Part of what makes PPNT special—and unlike any other nuclear security training experience—is the relationships formed among participants over the nearly two weeks that the group lives and learns together in La Jolla. With plenty of time for lingering discussions over meals, morning runs on the beach, and games of nuclear trivia, the program places a premium on real human relationships and human judgment as it prepares cohorts for an increasingly fractured world. Speakers often remain beyond their formal sessions, joining meals and continuing conversations with participants. Together with the JASON summer study, PPNT helps make La Jolla something of a “Davos of nuclear security” each summer, bringing laboratory directors, ambassadors, former CIA and Pentagon leaders, and leading scholars into the same orbit—in lecture halls, over meals, and in hotel corridors.
In the words of Amb. Linton Brooks, “The people who run nuclear security programs have to be humans, not just knowledge machines”—and the design of PPNT reflects that.
Brooks, a former Administrator of the National Nuclear Security Administration and Scholar-in-Residence of PPNT, has provided the intellectual leadership of the program since 2008, designing the curriculum and identifying speakers. The program is directed by Neil Narang, co-director at IGCC and associate professor of political science at UC Santa Barbara.
The 2026 cohort now joins more than 550 PPNT alumni who have risen to senior ranks across government, academia, the national laboratories, philanthropy, and private industry, including LLNL Director Kim Budil, former senior White House official Mira Rapp-Hooper, CSIS Project on Nuclear Issues Director Heather Williams, and leaders such as Huban Gowadia, Francesca Giovannini, and David Santoro.

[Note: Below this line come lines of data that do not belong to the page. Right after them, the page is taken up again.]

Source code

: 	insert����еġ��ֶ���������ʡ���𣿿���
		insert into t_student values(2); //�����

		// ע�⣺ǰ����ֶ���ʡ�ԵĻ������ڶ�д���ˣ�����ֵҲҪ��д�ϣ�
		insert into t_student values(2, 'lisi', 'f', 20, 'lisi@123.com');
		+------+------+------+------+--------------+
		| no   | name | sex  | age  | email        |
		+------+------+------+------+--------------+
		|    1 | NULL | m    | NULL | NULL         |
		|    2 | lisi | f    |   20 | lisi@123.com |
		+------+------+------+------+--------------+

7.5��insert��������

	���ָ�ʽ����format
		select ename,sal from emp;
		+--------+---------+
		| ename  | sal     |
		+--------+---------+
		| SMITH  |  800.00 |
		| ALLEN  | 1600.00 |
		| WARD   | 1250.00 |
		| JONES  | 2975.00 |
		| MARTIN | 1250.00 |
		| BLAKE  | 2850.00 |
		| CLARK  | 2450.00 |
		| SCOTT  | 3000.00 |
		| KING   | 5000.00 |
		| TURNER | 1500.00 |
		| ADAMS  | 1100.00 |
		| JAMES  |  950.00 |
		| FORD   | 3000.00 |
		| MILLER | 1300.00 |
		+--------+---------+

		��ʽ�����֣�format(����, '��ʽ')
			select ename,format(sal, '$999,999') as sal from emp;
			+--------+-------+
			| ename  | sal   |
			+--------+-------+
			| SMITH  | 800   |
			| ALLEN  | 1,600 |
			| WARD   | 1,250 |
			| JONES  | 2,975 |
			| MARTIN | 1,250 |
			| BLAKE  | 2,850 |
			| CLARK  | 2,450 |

Funding for this year’s PPNT was provided by Longview Philanthropy, whose timely support allowed the program to proceed after previously awarded NNSA support was frozen. IGCC is seeking restoration of that federal funding to sustain PPNT at a time when the need for next-generation nuclear security talent is acute. The program also receives more competitive applications from Europe than it can currently accommodate; IGCC’s longer-term ambition is to develop a dedicated PPNT in Europe with allied and partner institutions.
Now in its third decade, PPNT continues to serve as one of the nation’s premier—and most selective—training programs in nuclear security policy, equipping emerging leaders with the knowledge, professional networks, and practical experience needed to address some of the world’s most pressing security challenges.